• The tasks
[1] From the post on the Haskell development environment, write out the passage that begins at "Everything Docker" and stops after "Version all the things!", copying it word for word.
[2] List every principle heading that appears in the post on the Haskell development environment.

=== Document text ===

Haskell-based Development Environment

Posted on May 23, 2016

In a previous post I described the overall design and architecture of Capital Match’s core system. I now turn to providing more details on our development and operations environment which uses mostly Haskell tools and code. As there are quite a lot of moving parts, this large topic will be covered in two posts: The present one will focus on basic principles, build tools and development environment ; it shall be followed by another post on configuration management, deployment and monitoring. I consider both development and production environments as a single integrated system as, obviously, there is a porous membrane between the two especially in a small company with 4 developers. Although I have been interested in that topic since my first systems programming course in university, some 18 years ago, I do not consider myself a genuine systems administrator and I made a lot of mistakes while building Capital Match platform. But I do believe in the “you build it, you run it” motto and this is all the more true for a small startup team. Hence I have tried to pay attention to building a flexible yet robust system.

Principles

When we started to setup this environment, we were guided by a few principles:

Automate

Automate all the things!

Deployment to production should be as much automated as possible, involving as few manual steps as possible. The end goal is to reach a state of continuous deployment where pushed changes are built, verified and deployed continuously over the day. This implies all the steps involved in getting some feature delivered to end-users should be identified and linked into a coherent process that is implemented in code, apart from the actual coding of the feature itself. There should be no fiddling with SSHing on production machine to fix some configuration script, no manual migration process when upgrading data schema, no copying of binaries from development environment to production…

Everything Docker

Containerize all the things!

docker is still a controversial technology, esp. among system and cloud specialists, and the topic of hot debates which is a sure sign it is a game changer. And back in 2014 when we started developing Capital Match’s platform, docker was in its infancy. I have had some experience in the past working with VServer and LXC and containers are definitely great as a way to package (parts of) a system. Using docker allows us to:

Note that we stuck to the initial docker “philosophy” of one process per container, except for some very specific needs (e.g. Selenium testing): It is not possible to ssh into our applicative containers.

Single Source of Authority

Version all the things!

=== Information supplied ===

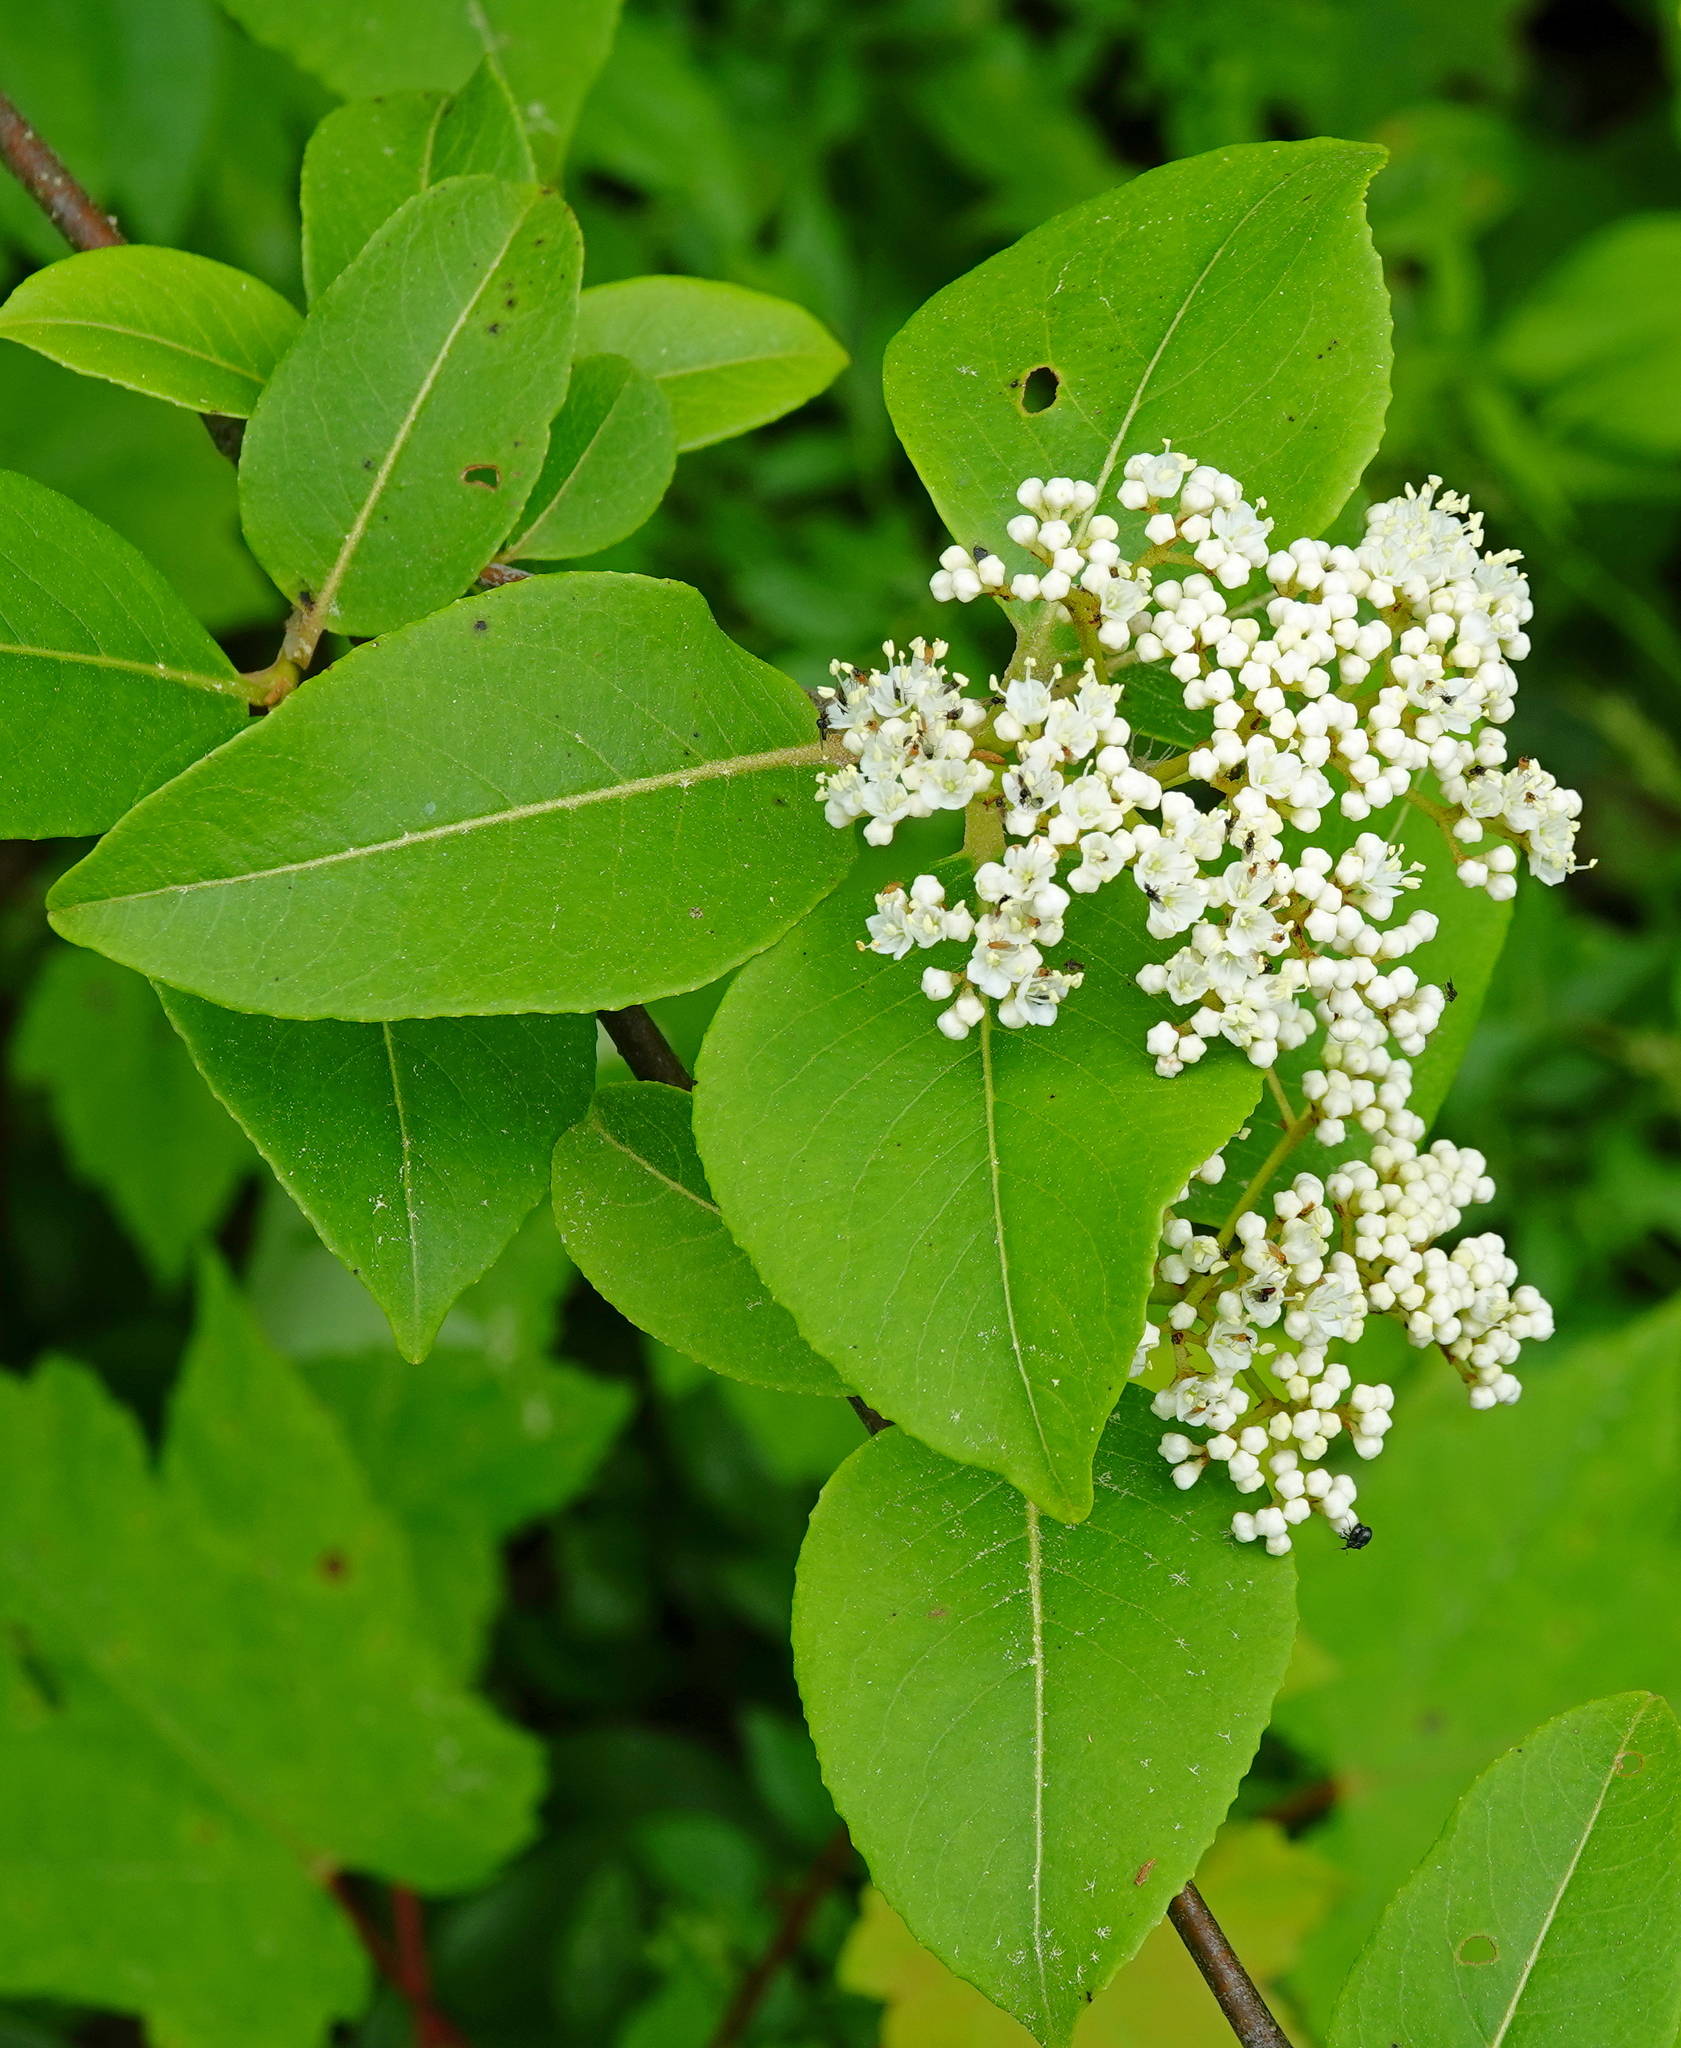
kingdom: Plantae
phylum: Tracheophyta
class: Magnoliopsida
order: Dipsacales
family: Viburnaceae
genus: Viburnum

===
=== Information supplied ===

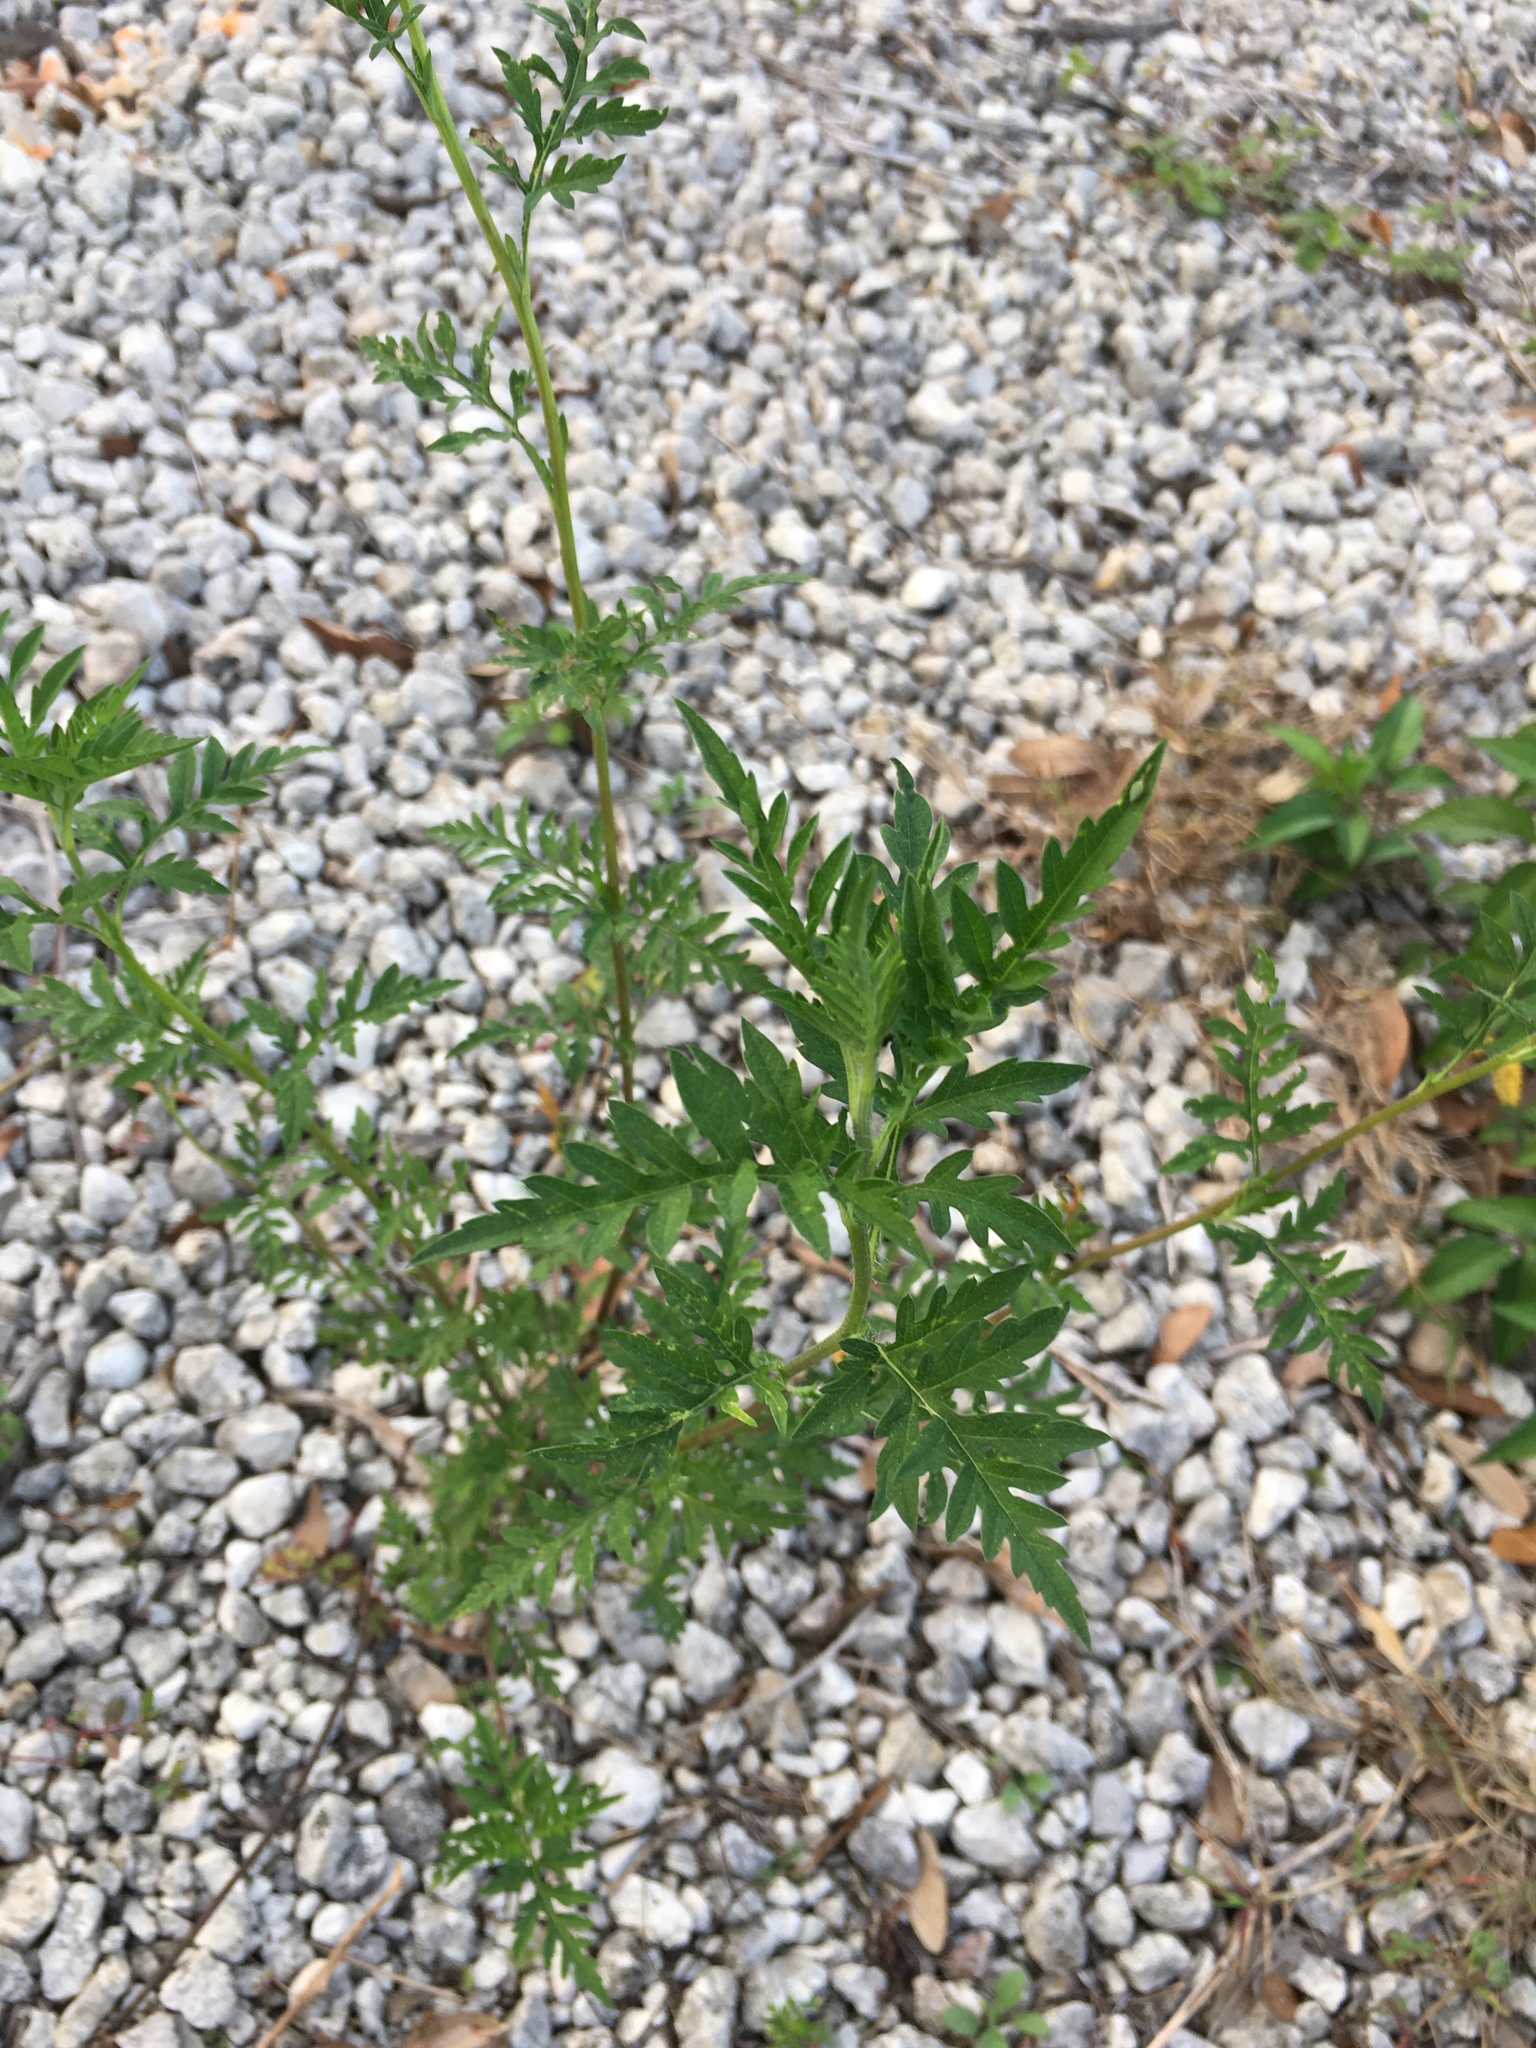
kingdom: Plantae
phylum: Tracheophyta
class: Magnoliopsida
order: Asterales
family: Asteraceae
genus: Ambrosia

===

• Answers provided
[1]
Everything Docker

Containerize all the things!

docker is still a controversial technology, esp. among system and cloud specialists, and the topic of hot debates which is a sure sign it is a game changer. And back in 2014 when we started developing Capital Match’s platform, docker was in its infancy. I have had some experience in the past working with VServer and LXC and containers are definitely great as a way to package (parts of) a system. Using docker allows us to:

Note that we stuck to the initial docker “philosophy” of one process per container, except for some very specific needs (e.g. Selenium testing): It is not possible to ssh into our applicative containers.

Single Source of Authority

Version all the things!

[2]
Automate
Everything Docker
Single Source of Authority